**THINGS TO DO**
**1.** Answer these from the dog-training thread.
(a) What does Jax08 claim to say before adding "Not really..."?
(b) According to Cassidy's Mom, where is he most of the time?
(c) What word does LaRen616 say to let Sinister come outside?
**2.** Write the next part of the dog-training thread, picking up after its final sentence.

Just like our dogs, we have to train our significant others. I suppose you can use your treat of choice.


----------



## Jax08 (Feb 13, 2009)

I say 

"Get away from my dog!"

Not really...

when you find a solution that doesn't end in divorce, please let me know.


----------



## Cassidy's Mom (Mar 30, 2003)

I'd be thrilled if the problem was merely that he was not on the same page regarding training. Most of the time he's not even on the same planet!


----------



## LaRen616 (Mar 4, 2010)

My Ex and I were on the exact same page. If he taught Sinister a new trick or command he showed me exactly how to do it. When I taught Sinister how to do something I made sure to go over it with my Ex the same way.

Example: I taught Sinister to sit by the door and wait for me to go outside first and then when I say "OK" he can come out.

I taught my Ex that and now if either one of us goes outside we make Sinister sit and wait while we go outside first.

**RECORDED INFORMATION**
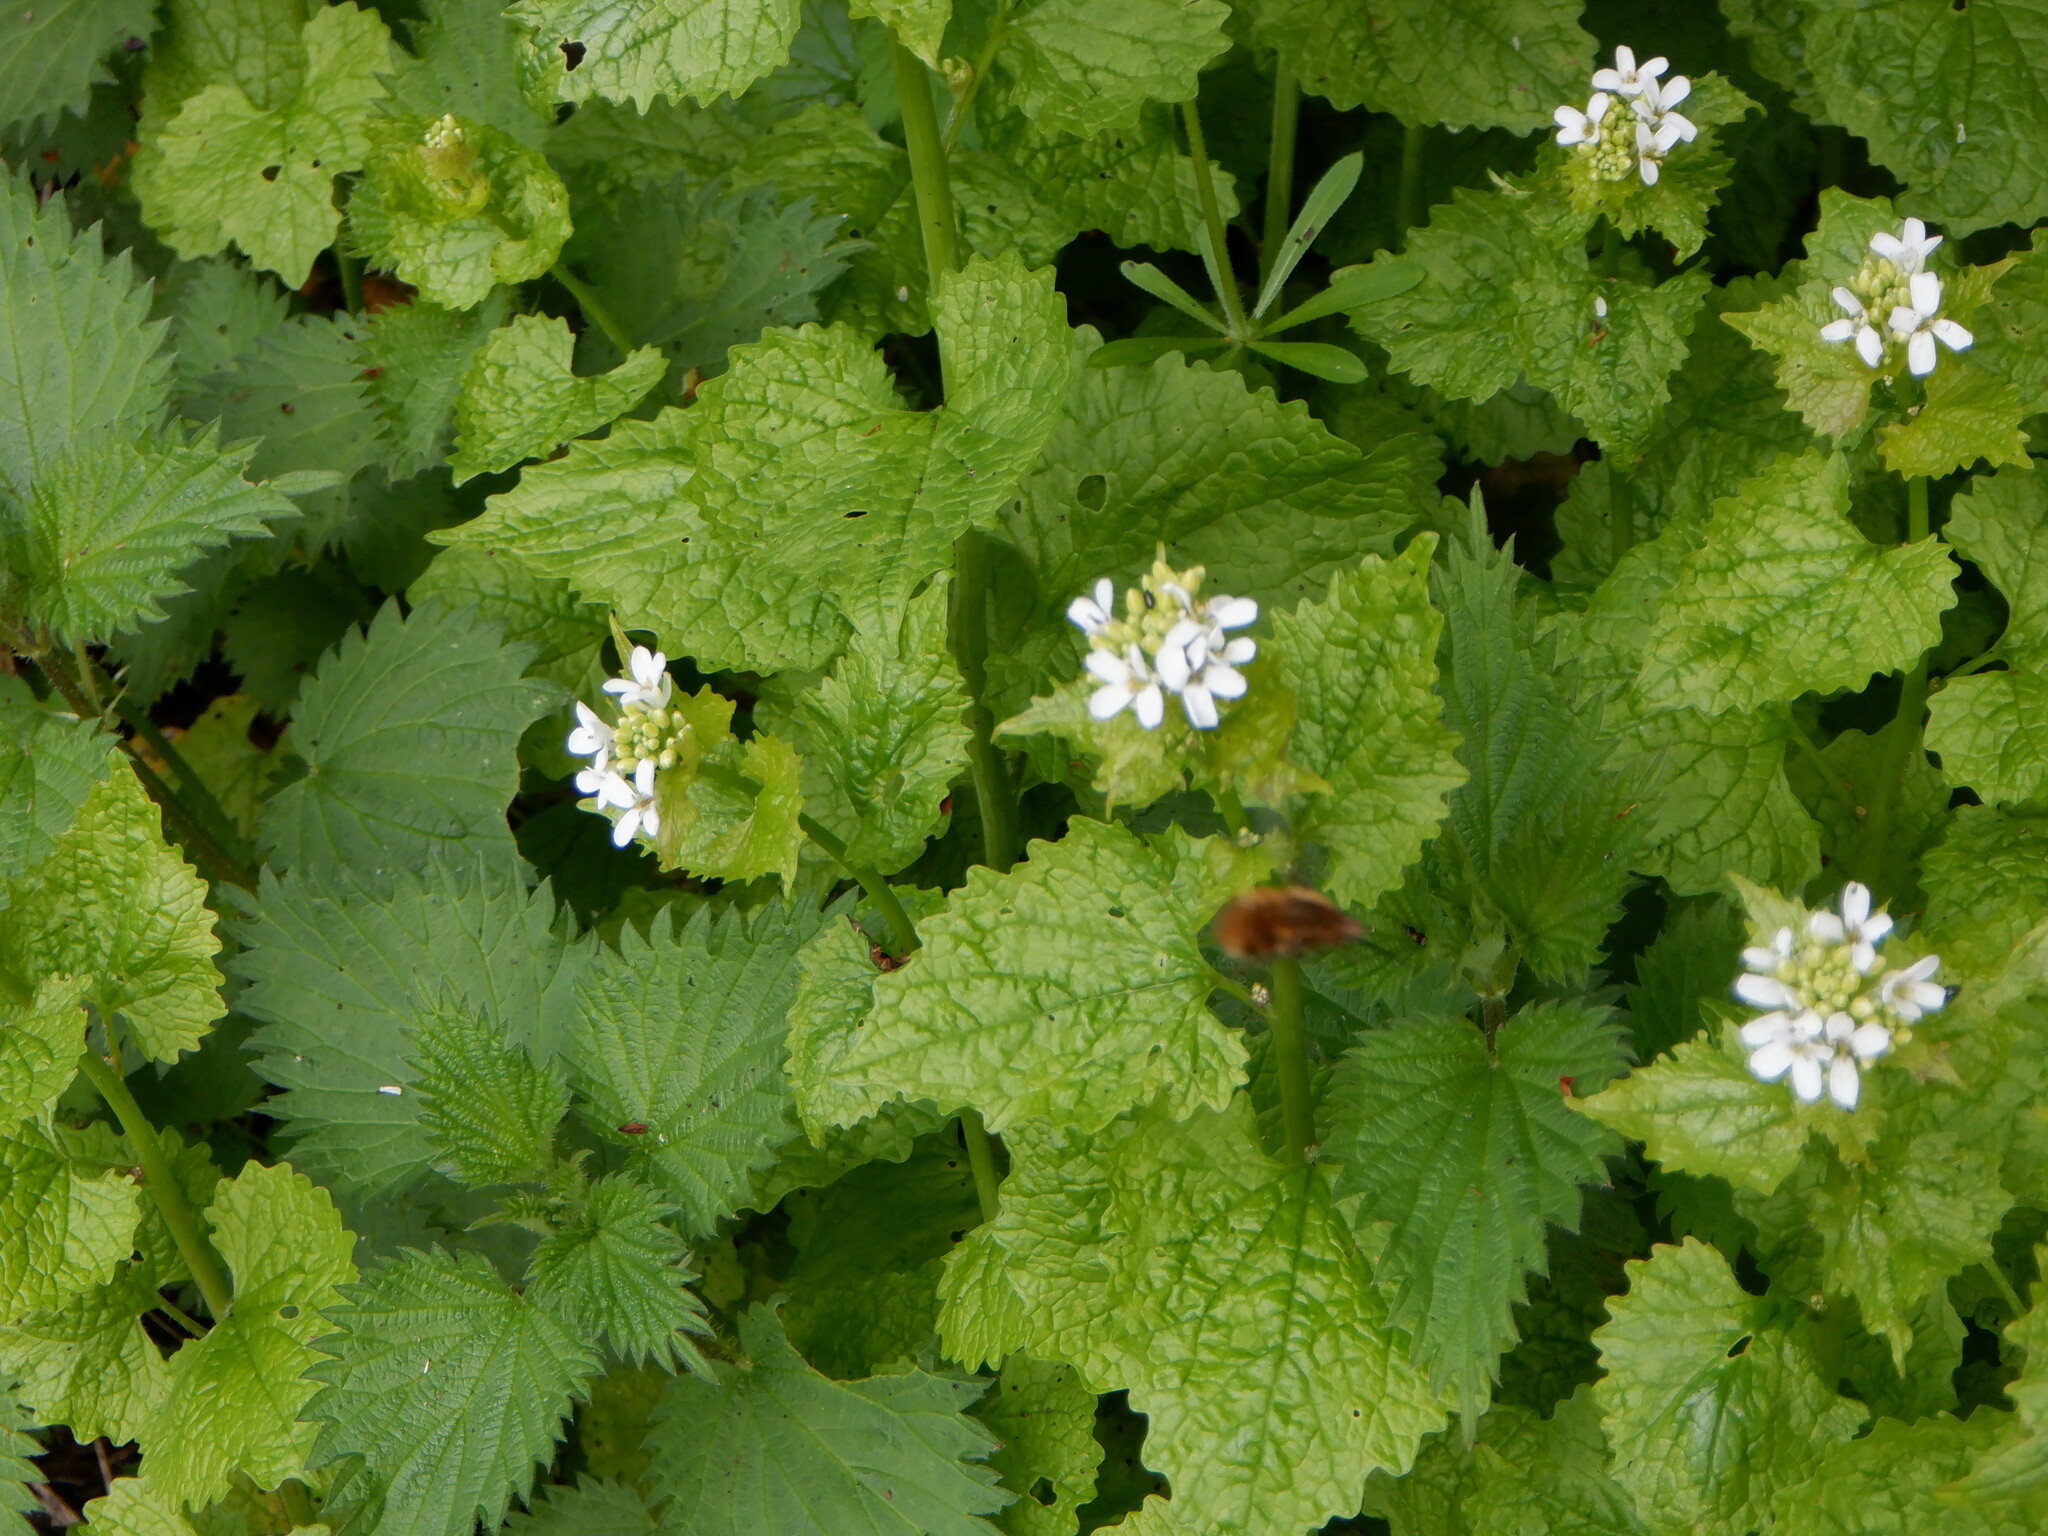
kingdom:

**TASK RESPONSES**
**1.**
(a) "Get away from my dog!"
(b) Not even on the same planet.
(c) "OK"

**2.**
Same thing when we go to feed him. We set his dish down and make him sit and then give the "OK" or snap our fingers to release him so he can eat. 

It's so much easier to do the training when your on the same page but sometimes boys will be boys


----------



## MaggieRoseLee (Aug 17, 2001)

For some reason the vast majority of men (and I apologize to the few of you who don't fit this :wub feel they were born with the innate knowledge to train any dog, anything. So the idea of going to a class, listening to anyone else, reading a book/DVD is just completely ridiculous and a huge waste of time. They already know it all. Really! :wild:

In all the years and all the different dog classes/seminars, it's almost always females that are there to listen, learn and do the best with their dogs. Learning new things, new ways, and changing what they THINK they knew if they have to.

I personally wouldn't fight your husband on what he 'knows' at all. Interesting thing is the dogs figure it out. Same as they don't necessarily obey a stranger in the street, they learn to ignore the husbands (unless something is in it for them) or obey them some of the time cause, why not?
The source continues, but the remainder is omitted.